------ Records for processing ------

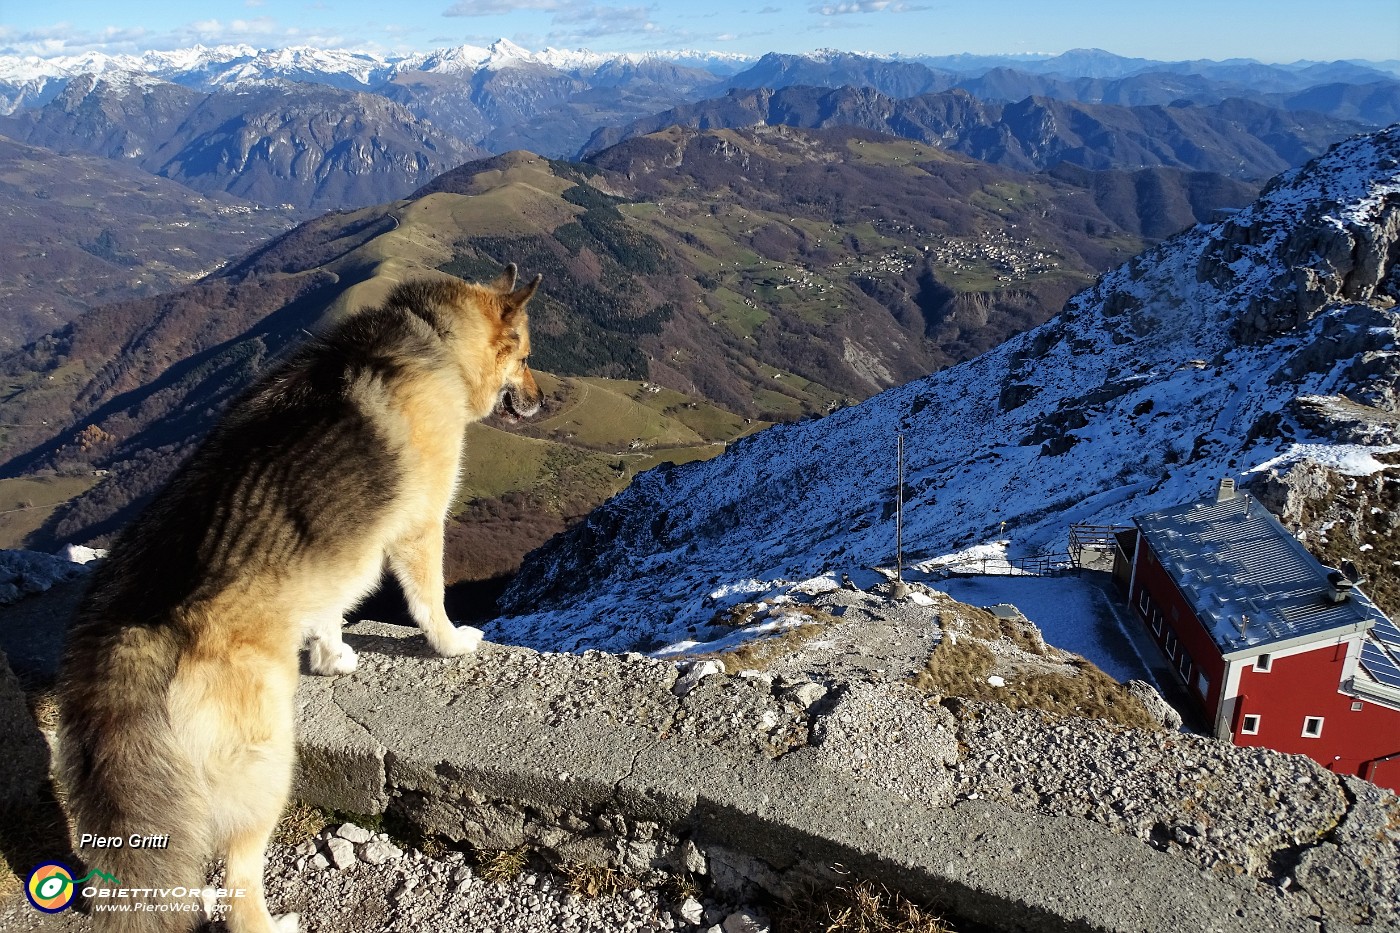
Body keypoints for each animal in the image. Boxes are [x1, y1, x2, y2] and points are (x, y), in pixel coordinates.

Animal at [51, 264, 540, 924]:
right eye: (526, 358)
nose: (542, 401)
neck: (431, 334)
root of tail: (133, 638)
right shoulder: (419, 528)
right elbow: (429, 599)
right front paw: (450, 642)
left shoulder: (332, 557)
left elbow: (329, 608)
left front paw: (332, 656)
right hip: (267, 763)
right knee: (239, 878)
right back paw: (270, 922)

------

(What the task asks) For every line above that holds the word "right", report the whole line.

(Worked solution)
right eye: (526, 358)
right shoulder: (419, 528)
right elbow: (429, 599)
right front paw: (450, 642)
right hip: (267, 763)
right knee: (239, 878)
right back paw: (270, 922)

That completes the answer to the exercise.